- What is being asked -
Please extend the court order below, starting right after its last line.
[Excerpt — start]
Madras High Court
M.Madhu vs L.Mahalingam on 23 April, 2012
Author: G.Rajasuria
Bench: G.Rajasuria
IN THE HIGH COURT OF JUDICATURE AT MADRAS DATED:23.04.2012 Coram: THE HONOURABLE MR.JUSTICE G.RAJASURIA C.R.P.(NPD).Nos.1514 and 1361 of 2012 and M.P.Nos.1 and 1 of 2012 M.Madhu ... Petitioner in both CRPs vs. L.Mahalingam ... Respondent in both CRPs Civil revision petitions filed against the order in (i) I.A.No.164 of 2012 in I.A.No.295 of 2011 in O.S.No.143 of 2010 dated 04.04.2012 and (ii) I.A.No.295 of 2011 in O.S.No.143 of 2010 dated 15.02.2012 on the file of the Subordinate Judge of Nilgiris at Ootacamund. For Petitioner : Mr.G.Kumud Jhabakh For Respondent : Mr.S.K.Rakunathan ORDER
Animadverting upon the order passed by the learned Subordinate Judge, Nilgiris at Ootacamund in (i) I.A.No.164 of 2012 in I.A.No.295 of 2011 in O.S.No.143 of 2010 dated 04.04.2012 and (ii) I.A.No.295 of 2011 in O.S.No.143 of 2010 dated 15.02.2012, these civil revision petitions are focussed.
2. The parties are referred to hereunder according to their litigative status and ranking before the lower Court.
3. The epitome and the long and short of the relevant facts absolutely necessary and germane for the disposal of these two revisions would run thus:
The respondent-father of the revision petitioner filed the suit seeking the following reliefs:
"(a) Directing the defendant to deliver possession of the suit property to the plaintiff, described in the schedule below;
(b) Directing the defendants to pay the damages for use and occupation at the rate of Rs.1,000/- per month from 07.08.2007 to 07.08.2010 of Rs.36,000/- and future damages for use and occupation at the same rate till delivery of possession to the plaintiff; and
(c) For costs." (extracted as such)
[Excerpt — finish]
[Input data — start]
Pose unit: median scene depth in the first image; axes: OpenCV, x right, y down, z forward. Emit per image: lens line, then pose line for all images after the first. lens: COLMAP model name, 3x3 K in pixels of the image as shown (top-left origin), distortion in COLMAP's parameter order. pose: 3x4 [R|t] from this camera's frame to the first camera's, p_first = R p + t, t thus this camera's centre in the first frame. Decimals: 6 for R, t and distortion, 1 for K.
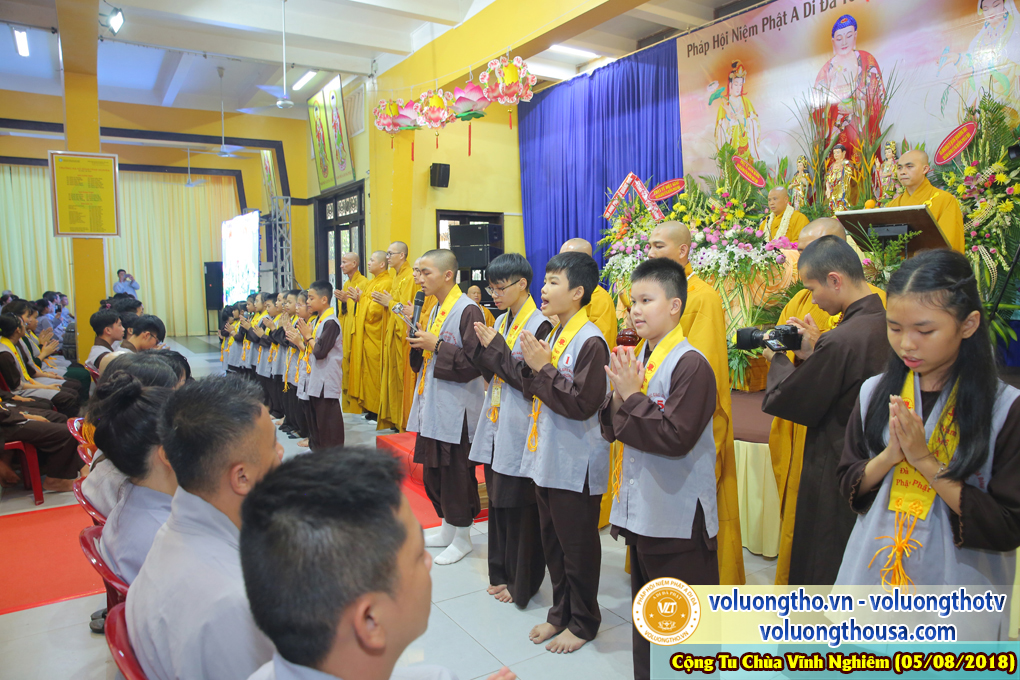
[Input data — finish]
- Exercise output -
4. No written statement was filed till 07.01.2011 by the son, the revision petitioner herein, despite opportunities having been given by the Court to file such written statement on cost of Rs.100/-. The suit summons was received by the revision petitioner on 13.09.2010. Because of the delay in filing the written statement, the Court set the defendant ex parte on 07.01.2011 and the decree was passed on 28.01.2011. Subsequently, I.A.No.295 of 2011 was filed within the limitation period of thirty days to get the exparte judgment and decree set aside. Counter was filed by the respondent herein. After hearing both sides, the lower Court allowed the application subject to the condition that a sum of Rs.81,512/- should be deposited by the revision petitioner herein along with cost of Rs.3,000/- as condition precedent for participating in the proceedings. Thereafter, it appears I.A.No.164 of 2012 was filed for getting the time extended for complying with the said order and that was rejected. Being aggrieved by and dissatisfied with the aforesaid two orders, these two revisions have been filed.
5. The learned counsel for the petitioner would submit that imposition of such onerous condition on the part of the lower Court is against law and before adjudging the cause on merit, the revision petitioner/defendant was compelled to pay the entire suit claim relating to damages for use and occupation including the costs.
6. Whereas, the learned counsel for the respondent would put forth and set forth his arguments to the effect that the revision petitioner being the son, failed to respect the order of the Court by filing written statement on or before 07.01.2011 by paying a sum of Rs.100/- as cost. Thereafter alone, the Court after understanding the conduct of the defendant in not complying with the Court order set him exparte on 07.01.2011 and passed the exparte decree on 28.01.2011. There is no hard and fast rule that a condition similar to that of the one, passed by the lower Court, should not be imposed, so as to sensitise and make the defendant more responsible in the litigative process.
7. The point for consideration is as to whether the condition imposed by the lower Court as found set out supra is tenable and whether the subsequent order dated 04.04.2012 passed in I.A.No.164 of 2012 is also legal?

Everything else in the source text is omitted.